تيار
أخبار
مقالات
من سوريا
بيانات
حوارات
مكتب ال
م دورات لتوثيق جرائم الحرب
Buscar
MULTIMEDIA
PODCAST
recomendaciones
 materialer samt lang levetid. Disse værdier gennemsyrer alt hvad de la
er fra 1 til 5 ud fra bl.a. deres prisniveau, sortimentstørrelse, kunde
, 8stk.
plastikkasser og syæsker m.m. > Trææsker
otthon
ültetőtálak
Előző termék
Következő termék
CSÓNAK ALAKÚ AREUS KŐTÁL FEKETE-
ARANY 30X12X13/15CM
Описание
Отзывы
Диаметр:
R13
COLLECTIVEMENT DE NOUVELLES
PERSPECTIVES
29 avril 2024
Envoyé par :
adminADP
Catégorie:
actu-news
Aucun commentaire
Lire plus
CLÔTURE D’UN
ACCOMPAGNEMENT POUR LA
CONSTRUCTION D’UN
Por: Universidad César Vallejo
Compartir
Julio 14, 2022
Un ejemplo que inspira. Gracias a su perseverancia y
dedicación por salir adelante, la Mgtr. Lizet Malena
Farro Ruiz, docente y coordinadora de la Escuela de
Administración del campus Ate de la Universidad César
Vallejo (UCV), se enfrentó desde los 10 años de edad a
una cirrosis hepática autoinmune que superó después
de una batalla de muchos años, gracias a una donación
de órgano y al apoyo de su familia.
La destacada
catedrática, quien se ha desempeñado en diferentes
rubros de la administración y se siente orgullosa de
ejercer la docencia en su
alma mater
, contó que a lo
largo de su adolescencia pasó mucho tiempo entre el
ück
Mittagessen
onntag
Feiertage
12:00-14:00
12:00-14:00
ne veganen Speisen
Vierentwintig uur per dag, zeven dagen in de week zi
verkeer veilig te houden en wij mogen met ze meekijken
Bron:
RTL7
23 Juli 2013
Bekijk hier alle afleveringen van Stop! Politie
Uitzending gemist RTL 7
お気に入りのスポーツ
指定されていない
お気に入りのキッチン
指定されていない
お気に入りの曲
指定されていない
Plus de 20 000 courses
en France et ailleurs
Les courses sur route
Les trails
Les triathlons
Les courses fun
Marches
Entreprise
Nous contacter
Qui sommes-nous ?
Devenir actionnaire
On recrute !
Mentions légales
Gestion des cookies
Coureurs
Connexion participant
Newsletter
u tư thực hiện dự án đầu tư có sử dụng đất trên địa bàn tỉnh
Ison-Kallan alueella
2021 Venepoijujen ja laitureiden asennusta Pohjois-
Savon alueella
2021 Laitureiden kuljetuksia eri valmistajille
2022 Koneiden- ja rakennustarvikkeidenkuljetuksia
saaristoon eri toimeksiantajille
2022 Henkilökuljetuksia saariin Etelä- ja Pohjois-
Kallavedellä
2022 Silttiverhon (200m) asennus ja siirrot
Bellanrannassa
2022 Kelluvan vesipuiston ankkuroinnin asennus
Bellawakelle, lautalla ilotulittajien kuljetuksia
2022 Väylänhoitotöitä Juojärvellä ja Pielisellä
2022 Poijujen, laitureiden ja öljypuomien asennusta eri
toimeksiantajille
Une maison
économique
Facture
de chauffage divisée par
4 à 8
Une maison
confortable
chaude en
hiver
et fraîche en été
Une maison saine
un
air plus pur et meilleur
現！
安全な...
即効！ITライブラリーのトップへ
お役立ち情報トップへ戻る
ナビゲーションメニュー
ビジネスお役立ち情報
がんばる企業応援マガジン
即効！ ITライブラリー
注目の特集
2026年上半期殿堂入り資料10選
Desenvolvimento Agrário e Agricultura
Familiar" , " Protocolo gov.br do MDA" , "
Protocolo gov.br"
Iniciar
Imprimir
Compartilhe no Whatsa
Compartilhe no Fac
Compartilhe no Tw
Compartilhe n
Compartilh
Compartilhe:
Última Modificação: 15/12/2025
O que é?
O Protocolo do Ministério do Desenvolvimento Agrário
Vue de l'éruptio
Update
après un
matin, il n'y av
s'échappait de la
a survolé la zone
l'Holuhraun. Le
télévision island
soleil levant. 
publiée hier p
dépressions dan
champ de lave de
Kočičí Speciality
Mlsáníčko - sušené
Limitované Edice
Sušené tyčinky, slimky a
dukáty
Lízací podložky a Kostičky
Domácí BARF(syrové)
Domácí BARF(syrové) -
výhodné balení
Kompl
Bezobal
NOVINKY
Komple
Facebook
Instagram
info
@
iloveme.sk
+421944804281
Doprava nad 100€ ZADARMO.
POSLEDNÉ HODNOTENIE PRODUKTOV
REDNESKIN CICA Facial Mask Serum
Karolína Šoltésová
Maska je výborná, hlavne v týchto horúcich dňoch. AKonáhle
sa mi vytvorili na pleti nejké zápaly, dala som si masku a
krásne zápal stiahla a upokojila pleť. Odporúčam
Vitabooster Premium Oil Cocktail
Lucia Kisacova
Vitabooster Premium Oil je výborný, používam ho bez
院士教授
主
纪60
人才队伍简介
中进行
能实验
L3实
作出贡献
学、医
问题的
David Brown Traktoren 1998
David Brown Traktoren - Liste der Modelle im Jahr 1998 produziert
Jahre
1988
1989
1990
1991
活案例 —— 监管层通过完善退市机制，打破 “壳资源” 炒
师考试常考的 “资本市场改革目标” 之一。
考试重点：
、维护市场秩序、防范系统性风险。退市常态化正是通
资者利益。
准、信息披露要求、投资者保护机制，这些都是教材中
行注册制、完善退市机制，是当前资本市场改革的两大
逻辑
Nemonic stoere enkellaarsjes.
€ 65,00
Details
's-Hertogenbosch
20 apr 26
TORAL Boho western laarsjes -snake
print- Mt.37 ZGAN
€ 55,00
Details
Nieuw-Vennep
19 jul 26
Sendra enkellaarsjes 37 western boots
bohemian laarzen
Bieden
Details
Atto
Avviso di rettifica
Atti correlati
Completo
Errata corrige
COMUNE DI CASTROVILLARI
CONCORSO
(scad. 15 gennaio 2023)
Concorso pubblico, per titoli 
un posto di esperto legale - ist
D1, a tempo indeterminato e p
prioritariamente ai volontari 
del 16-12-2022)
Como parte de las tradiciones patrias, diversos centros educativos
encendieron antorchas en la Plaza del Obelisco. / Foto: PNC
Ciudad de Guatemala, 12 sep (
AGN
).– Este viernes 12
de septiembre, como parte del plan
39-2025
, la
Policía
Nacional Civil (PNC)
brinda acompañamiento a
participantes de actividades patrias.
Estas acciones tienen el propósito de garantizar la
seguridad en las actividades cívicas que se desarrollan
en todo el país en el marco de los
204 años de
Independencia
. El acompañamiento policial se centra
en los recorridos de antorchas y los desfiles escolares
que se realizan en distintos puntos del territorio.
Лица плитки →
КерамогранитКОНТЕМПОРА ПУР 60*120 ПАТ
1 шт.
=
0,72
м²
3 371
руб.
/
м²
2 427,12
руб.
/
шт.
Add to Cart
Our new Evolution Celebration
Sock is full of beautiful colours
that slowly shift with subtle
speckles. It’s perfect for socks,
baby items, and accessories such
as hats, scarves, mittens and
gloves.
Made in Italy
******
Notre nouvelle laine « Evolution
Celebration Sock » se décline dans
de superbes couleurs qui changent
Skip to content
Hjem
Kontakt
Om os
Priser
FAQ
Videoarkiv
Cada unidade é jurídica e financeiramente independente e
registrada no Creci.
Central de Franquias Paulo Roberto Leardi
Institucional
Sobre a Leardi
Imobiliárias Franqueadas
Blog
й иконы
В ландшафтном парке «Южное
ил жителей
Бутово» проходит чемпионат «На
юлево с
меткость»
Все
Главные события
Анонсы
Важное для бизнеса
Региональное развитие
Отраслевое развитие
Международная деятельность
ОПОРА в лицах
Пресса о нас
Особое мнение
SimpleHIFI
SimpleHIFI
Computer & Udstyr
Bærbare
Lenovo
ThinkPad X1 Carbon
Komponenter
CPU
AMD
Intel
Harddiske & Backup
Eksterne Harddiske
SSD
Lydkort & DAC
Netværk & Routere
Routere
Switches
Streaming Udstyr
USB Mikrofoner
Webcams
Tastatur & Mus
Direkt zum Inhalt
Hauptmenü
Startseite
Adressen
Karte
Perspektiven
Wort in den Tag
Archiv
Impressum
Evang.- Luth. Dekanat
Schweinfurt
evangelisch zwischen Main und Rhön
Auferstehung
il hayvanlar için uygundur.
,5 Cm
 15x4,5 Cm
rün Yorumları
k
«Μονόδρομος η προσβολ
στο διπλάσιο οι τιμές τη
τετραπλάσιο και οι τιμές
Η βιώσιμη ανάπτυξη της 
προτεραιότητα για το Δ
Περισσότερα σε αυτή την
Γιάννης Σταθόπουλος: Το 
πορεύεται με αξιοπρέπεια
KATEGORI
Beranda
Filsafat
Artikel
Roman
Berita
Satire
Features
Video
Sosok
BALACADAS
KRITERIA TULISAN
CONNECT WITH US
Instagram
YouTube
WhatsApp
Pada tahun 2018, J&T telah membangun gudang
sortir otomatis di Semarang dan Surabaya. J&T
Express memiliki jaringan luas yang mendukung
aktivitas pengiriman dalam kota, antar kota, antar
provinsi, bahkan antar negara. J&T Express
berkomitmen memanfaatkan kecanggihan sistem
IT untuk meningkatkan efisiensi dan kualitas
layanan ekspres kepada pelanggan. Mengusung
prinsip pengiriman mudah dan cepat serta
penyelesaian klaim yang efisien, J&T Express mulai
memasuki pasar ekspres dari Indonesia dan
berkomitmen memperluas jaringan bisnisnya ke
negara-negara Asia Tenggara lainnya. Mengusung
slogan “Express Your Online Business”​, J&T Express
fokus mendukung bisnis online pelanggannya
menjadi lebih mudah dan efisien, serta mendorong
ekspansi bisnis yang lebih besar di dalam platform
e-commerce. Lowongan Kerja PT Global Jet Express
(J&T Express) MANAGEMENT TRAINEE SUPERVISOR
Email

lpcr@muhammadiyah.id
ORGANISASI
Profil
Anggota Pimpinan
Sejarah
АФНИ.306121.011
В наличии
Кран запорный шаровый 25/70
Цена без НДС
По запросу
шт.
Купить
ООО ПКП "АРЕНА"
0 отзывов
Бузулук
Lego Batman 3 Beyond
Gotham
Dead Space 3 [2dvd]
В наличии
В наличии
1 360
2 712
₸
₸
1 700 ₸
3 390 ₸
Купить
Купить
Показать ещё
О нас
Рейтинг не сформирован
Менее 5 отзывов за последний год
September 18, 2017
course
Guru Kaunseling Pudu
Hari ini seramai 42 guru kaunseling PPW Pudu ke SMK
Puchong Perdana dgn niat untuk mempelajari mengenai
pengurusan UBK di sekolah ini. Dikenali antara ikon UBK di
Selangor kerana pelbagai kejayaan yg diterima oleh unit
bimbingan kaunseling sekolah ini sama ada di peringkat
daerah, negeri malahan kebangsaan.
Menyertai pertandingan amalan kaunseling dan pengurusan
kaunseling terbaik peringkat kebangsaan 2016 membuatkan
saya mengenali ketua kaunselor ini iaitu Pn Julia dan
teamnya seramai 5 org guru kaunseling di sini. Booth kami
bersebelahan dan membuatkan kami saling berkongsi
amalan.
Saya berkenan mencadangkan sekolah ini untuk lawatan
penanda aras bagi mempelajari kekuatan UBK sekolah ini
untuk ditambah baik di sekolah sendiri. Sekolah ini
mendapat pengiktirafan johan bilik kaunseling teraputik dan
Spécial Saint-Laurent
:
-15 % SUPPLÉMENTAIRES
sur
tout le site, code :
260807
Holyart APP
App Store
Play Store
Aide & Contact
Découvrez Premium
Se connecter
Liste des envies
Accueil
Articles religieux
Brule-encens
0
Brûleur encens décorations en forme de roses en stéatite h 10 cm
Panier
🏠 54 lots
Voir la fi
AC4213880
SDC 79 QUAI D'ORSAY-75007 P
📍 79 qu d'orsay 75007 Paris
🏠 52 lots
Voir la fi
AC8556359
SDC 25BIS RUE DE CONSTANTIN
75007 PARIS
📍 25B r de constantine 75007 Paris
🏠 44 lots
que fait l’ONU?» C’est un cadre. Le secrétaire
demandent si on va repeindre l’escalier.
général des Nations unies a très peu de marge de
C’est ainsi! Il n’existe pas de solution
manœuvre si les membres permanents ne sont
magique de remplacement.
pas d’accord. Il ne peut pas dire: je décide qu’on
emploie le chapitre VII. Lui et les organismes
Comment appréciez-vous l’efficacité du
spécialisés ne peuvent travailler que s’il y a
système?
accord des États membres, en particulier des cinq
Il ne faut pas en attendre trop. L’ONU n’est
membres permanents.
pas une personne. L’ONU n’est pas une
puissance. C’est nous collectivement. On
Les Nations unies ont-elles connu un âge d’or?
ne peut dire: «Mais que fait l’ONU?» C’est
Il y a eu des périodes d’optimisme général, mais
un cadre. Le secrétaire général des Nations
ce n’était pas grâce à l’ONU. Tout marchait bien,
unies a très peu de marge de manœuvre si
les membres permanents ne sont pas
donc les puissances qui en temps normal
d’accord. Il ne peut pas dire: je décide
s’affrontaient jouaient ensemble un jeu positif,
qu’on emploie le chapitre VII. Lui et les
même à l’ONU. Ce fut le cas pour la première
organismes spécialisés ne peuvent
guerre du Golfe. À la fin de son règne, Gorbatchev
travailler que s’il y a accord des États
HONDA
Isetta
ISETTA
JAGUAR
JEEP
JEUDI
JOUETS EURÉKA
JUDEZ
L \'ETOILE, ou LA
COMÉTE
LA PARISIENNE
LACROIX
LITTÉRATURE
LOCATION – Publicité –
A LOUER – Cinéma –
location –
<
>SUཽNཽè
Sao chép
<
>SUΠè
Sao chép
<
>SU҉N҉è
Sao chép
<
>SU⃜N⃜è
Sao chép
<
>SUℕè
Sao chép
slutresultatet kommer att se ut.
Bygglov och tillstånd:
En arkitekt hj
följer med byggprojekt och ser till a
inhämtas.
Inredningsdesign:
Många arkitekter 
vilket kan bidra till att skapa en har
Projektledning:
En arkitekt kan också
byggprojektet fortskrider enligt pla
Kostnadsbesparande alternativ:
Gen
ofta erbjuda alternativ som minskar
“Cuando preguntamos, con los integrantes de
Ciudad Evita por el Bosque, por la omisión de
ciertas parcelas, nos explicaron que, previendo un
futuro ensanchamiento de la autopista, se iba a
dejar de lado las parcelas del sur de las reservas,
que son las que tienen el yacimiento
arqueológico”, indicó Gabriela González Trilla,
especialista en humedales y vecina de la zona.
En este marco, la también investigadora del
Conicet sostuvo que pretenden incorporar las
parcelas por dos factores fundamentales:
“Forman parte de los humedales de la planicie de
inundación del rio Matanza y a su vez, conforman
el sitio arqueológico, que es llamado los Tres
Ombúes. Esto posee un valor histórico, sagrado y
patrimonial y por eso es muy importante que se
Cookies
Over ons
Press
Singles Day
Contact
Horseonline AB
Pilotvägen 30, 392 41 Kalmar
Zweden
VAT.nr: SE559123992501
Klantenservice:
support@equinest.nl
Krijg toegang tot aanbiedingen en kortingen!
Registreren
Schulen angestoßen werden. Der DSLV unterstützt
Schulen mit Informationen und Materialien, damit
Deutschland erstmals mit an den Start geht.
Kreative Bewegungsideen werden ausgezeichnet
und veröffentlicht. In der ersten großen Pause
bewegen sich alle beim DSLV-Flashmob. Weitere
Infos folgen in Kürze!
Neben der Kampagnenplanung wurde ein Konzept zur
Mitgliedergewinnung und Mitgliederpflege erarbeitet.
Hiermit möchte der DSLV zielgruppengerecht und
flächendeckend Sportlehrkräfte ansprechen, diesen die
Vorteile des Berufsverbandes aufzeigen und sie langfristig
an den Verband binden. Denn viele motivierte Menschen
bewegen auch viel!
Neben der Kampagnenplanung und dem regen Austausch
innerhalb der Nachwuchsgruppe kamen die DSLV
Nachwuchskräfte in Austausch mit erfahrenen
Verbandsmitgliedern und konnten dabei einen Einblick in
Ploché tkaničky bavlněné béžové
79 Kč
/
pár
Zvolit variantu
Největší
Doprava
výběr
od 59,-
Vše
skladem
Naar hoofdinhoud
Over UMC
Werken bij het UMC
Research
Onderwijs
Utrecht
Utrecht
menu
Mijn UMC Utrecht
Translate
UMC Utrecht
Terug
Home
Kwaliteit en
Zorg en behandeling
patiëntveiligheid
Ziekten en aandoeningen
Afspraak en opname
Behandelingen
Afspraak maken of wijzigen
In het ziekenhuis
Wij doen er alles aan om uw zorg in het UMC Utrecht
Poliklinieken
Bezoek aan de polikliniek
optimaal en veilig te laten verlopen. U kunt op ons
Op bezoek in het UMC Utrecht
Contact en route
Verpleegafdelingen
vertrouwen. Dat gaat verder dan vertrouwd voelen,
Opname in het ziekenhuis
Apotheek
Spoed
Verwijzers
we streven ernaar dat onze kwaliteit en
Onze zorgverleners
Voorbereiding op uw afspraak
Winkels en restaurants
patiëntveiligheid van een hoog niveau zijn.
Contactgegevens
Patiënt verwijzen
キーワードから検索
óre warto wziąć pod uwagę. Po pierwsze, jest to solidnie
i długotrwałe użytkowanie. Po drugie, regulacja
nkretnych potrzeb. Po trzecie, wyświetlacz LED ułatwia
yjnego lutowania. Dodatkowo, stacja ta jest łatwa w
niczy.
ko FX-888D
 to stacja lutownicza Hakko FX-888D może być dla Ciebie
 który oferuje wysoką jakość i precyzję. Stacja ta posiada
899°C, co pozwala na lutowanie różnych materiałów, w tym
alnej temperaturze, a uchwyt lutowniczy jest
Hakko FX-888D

========================================

**Exercise details**
Please state how many lines of the material contain the word "général", giving the number alone.

**Response to this exercise**
3